A user is required to utter words with clear pauses between words in an Isolated Word Recognition system. A Connected Word Recognition system can recognize words, drawn from a small set, spoken without the need for a pause between words. On the other hand, Continuous Speech Recognition systems recognize sentences spoken continuously. A spontaneous speech recognition system can handle speech disfluencies such as “ah,” “um,” false starts, or grammatical errors present in a conversational speech. A Keyword Spotting System keeps looking for a prespecified set of words and detects the presence of any one of them in the input speech.

3. Vocabulary size

An ASR system that can recognize a small number of words (say, 10 digits) is called a small vocabulary system. Medium vocabulary systems can recognize a few hundred words. Large and Very Large ASR systems are trained with several thousand and tens of thousands of words respectively. Examples of application domains of small, medium, and very large vocabulary systems are telephone/credit card number recognition, command, and control, dictation systems respectively.

4. Spectral bandwidth

The bandwidth of telephone/mobile channels is limited to 300-3400Hz and therefore attenuates frequency components outside this passband. Such a speech is called narrowband speech. In contrast, normal speech that does not go through such a channel is call wideband speech; it contains a wider spectrum limited only by the sampling frequency. As a result, the recognition accuracy of ASR systems trained with wideband speech is better. Moreover, an ASR system trained with narrowband speech performs poorly with wideband speech and vice versa.

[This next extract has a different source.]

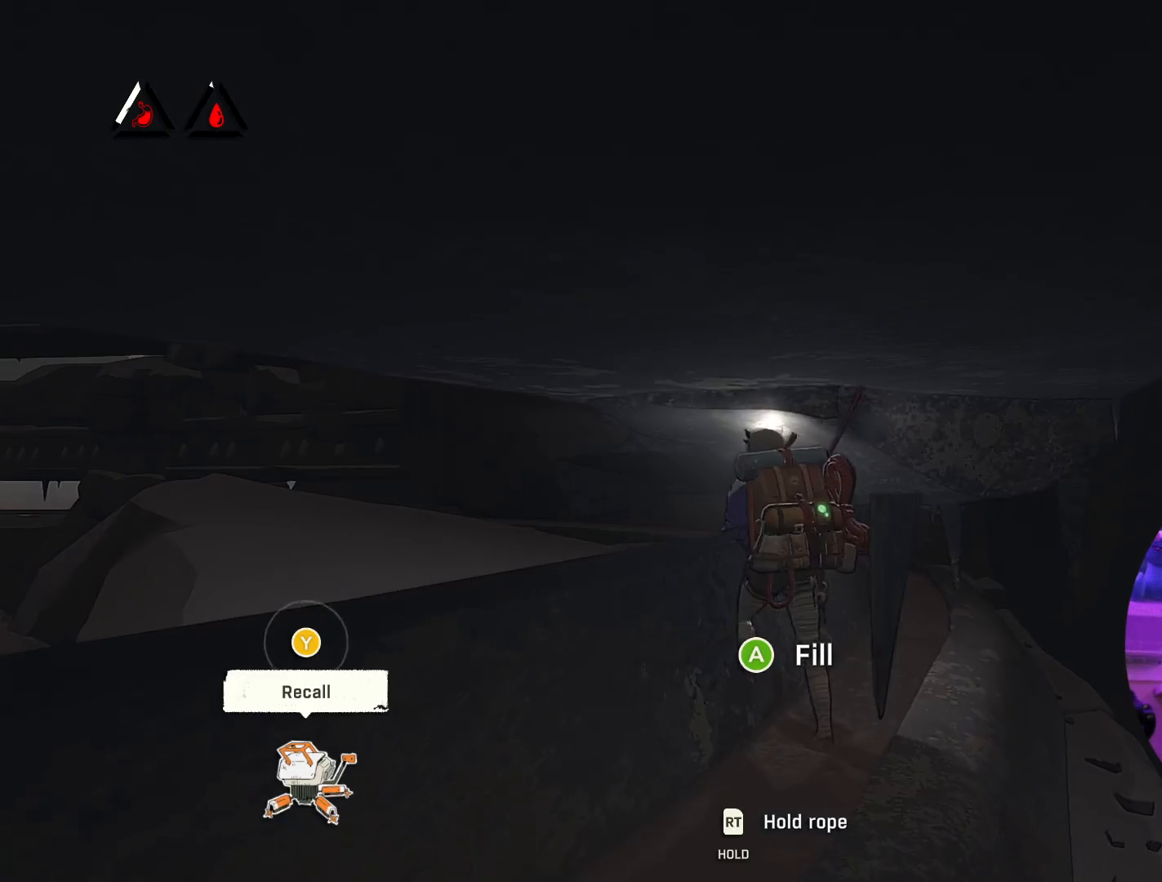
{"buttons": [], "left_stick": "up", "right_stick": "center", "events": [[33, "left_stick", "up"]]}
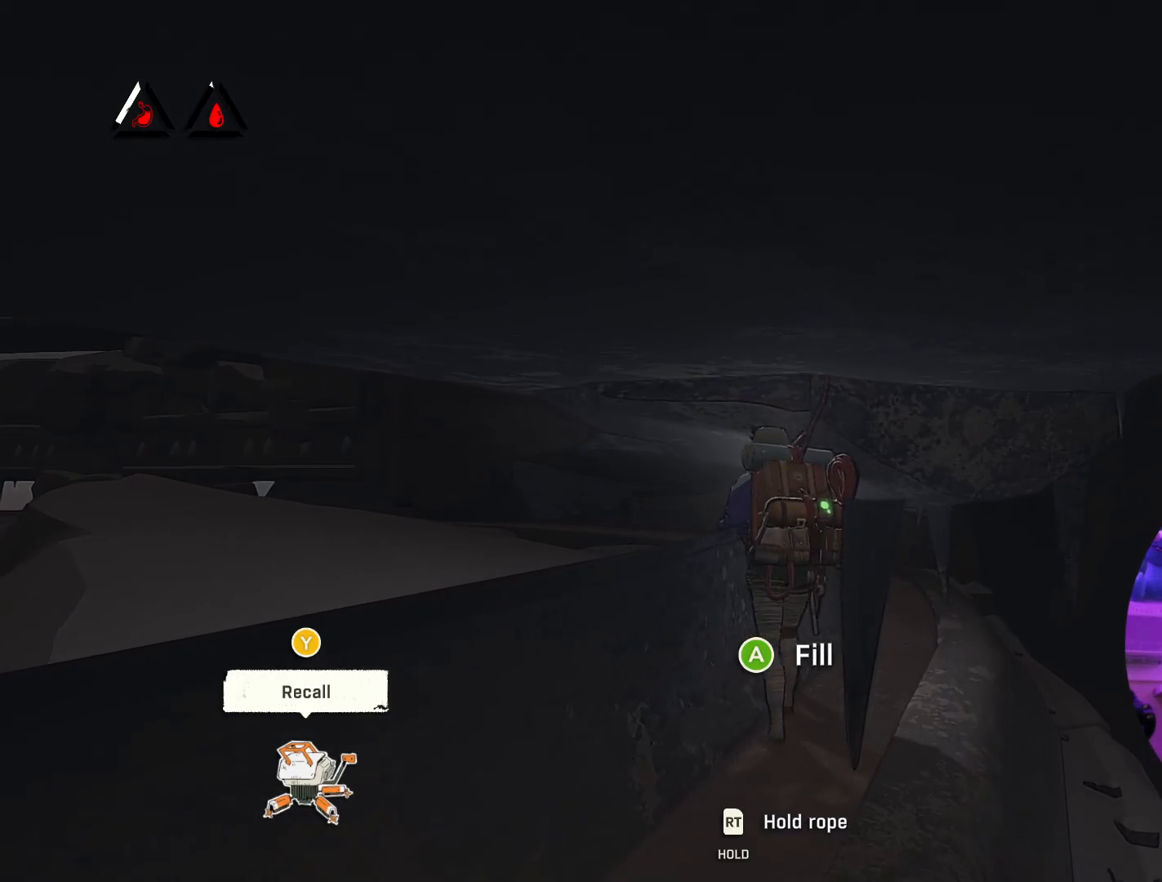
{"buttons": [], "left_stick": "up", "right_stick": "center", "events": []}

What is Automated Speech Recognition used for?

ASR is being used in a variety of industries, such as higher education, legal, finance, government, health care, and media where conversations are continuous and often need to be tracked or recorded word for word.

Some examples:

  • Legal: In legal proceedings, it’s crucial to capture every word and there’s currently a shortage of court reporters. Digital transcription and the ability to scale are key solutions provided by ASR technology.
  • Higher education: ASR allows universities to provide captions and transcriptions to students navigating hearing loss or other disabilities in classrooms. It can also serve the needs of students who are non-native speakers, commuters, or who have varying learning needs.
  • Health care: Doctors are utilizing ASR to transcribe notes from meetings with patients or document steps during surgeries.
  • Media: Media production companies use ASR to provide live captions and media transcription for all the produced, and must according to the FCC and other guidelines.
  • Corporate: Companies are utilizing ASR for captioning and transcription to provide more accessible training materials and create inclusive environments for employees with differing needs.